Iris Murdoch
(Jean O.Bayley, Dublin, 1919-Oxford, 1999) English narrator and essayist.His childhood was spent in London.From 1938 to 1942 he studied philosophy and literature at Somerville College, Oxford where he learned Latin and Greek and modern languages.From 1948 to 1963 he taught philosophy at Oxford and between 1942 and 1944 he worked at the British Treasury and then in Brussels, at the United Nations.
During the last part of his life he suffered from Alzheimer's disease.He wrote more than thirty novels, plays, and volumes of poetry.His first published book was Sartre, the romantic rationalist (1953), a study on the French philosopher and his system of ideas. Bajo la red (1954) was his first novel.
Some novels of his first period, such as La campana ( The Bell , 1958) or The Red and the Green (1965), which takes place in the framework of the 1916 insurrection in Dublin, follow the historical and psychological tradition of the 19th century novel.Other works, on the other hand, show a tendency towards allegorical and mythical narration, and represent the human condition through artificially created characters, as in A Severed Head (1961); The Italian Girl ( An Italian Girl , 1964), external witness of stormy events in an upper-middle-class environment dominated by instincts; The Time of Angels (1966), where the characters illustrate philosophical thought in a secularized world, or in the more mature Bruno's Dream ( Bruno's Dream , 1969), which deals with the subject of learning about death.

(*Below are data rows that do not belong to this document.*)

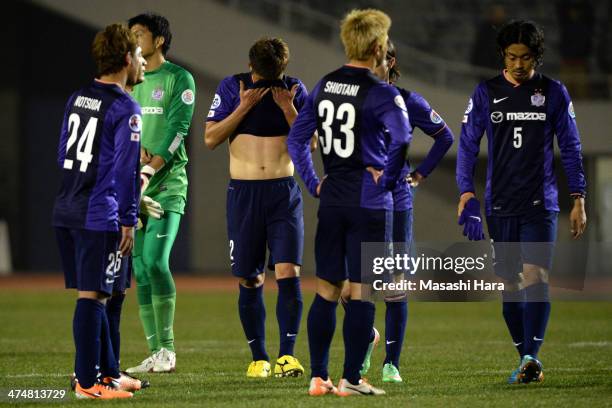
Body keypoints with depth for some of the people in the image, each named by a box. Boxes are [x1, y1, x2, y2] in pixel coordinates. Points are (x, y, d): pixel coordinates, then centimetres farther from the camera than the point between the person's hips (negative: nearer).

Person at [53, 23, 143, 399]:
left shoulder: (76, 99, 12)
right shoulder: (125, 109, -12)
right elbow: (126, 169, -15)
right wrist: (128, 221, -12)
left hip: (65, 212, 8)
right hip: (99, 216, -8)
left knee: (92, 295, 15)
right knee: (92, 297, -5)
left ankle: (108, 372, 24)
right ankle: (87, 382, -3)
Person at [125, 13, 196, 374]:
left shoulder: (179, 79, 0)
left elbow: (177, 128, -10)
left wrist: (150, 169, -20)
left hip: (167, 183, -6)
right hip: (133, 186, 6)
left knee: (155, 261, -19)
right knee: (141, 270, 2)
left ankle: (167, 349, -14)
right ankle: (155, 354, 5)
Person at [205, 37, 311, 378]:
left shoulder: (295, 90, 3)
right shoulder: (232, 88, 2)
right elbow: (211, 138, -4)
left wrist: (288, 109, -11)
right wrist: (244, 107, -12)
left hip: (285, 192, 0)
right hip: (244, 193, 0)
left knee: (288, 272, -13)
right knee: (250, 281, 3)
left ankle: (287, 355, -12)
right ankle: (259, 357, 12)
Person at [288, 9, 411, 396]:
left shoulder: (325, 86, 8)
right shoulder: (382, 95, -12)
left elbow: (296, 138, 10)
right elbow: (401, 142, -27)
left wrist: (314, 183, 12)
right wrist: (386, 180, -12)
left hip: (331, 201, 6)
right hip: (369, 204, -6)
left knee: (327, 290, 11)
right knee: (361, 292, -1)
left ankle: (318, 377, 10)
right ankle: (351, 379, -1)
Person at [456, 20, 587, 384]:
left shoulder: (554, 93, 3)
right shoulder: (486, 94, 5)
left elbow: (571, 148, 7)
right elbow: (467, 146, 5)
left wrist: (578, 200, 2)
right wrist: (467, 195, -6)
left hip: (541, 204, -2)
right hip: (500, 206, 2)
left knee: (535, 276, -17)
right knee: (510, 284, 4)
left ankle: (531, 356, -26)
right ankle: (527, 361, 13)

After 1968 he raised the issue of the unconscious, and his style became more detailed and introspective, the plots became more intricate and full of violence, due to the combinations of all kinds of loves, and for means of mysterious and surprising effects.In addition, the language used in the novels was increasingly refined, with fragments of great virtuosity, progressively employing cultural parallels with classical and oriental mythology, acquiring a meta-narrative literary and artistic value.Among his most technically ambitious works are The Black Prince ( The Black Prince , 1973), written in the form of a writer's diary, published posthumously by a publisher friend, who added to it some comments that reveal different versions of the events, and El mar, el mar ( The Sea, the Sea , 1978), which slowly reveals its parallelism with the Shakespearean The Tempest , halfway between the diary and the imaginary autobiography of a director.
Murdoch's style is a complex combination of intellectualism and sordid themes, of everyday life and metaphysics.The characters in his works do not stop confronting their ideas and existence with the great works of culture, and suffer both emotional and intellectual anguish, because the meaning of their lives escapes them in the face of the fundamental questions that are asked.
They are controversial protagonists, immersed in their conscience; one part of them can be diabolical and the other never ceases to wonder about the edifying and positive reason for life and morals: the heroes of their novels are usually intellectuals, writers, painters, scientists or philosophers.She also looked at homosexuality, incest, and impotence, especially in her male characters.
Some critics have compared her to her 19th century predecessor, G.Eliot (pseudonym for Mary Ann Evans Cross), though others believe that his style and energetic ideas have more to do with the strength of W.Shakespeare and F.Dostoevsky for the balance between the supernatural and reality, in addition to other influences such as those of thinkers in the line of Ludwig Wittgenstein and S.Weil.
His novels can also be read as scenarios where Western thought is debated on a battlefield: works of ideas or philosophical arguments, although surrounded by a halo of mystery.A certain perverse sadism of his plots borders on a "philosophy of good." In his own words, "there is no doubt that we are spiritual creatures, subjected to the attraction of perfection and made for the Good."
He also wrote a series of radical critical works about modern philosophical currents such as Kantianism, existentialism and utilitarianism, where he argued the inability of such systems to respond to the problems of contemporary man.Halfway between the philosophical and fictional genre, he wrote a dialogue, Acastos , which, although it takes place in the Athens of the 5th century BC, examines the contemporary world.His latest work, Existentialists and Mystics , was published in 1997.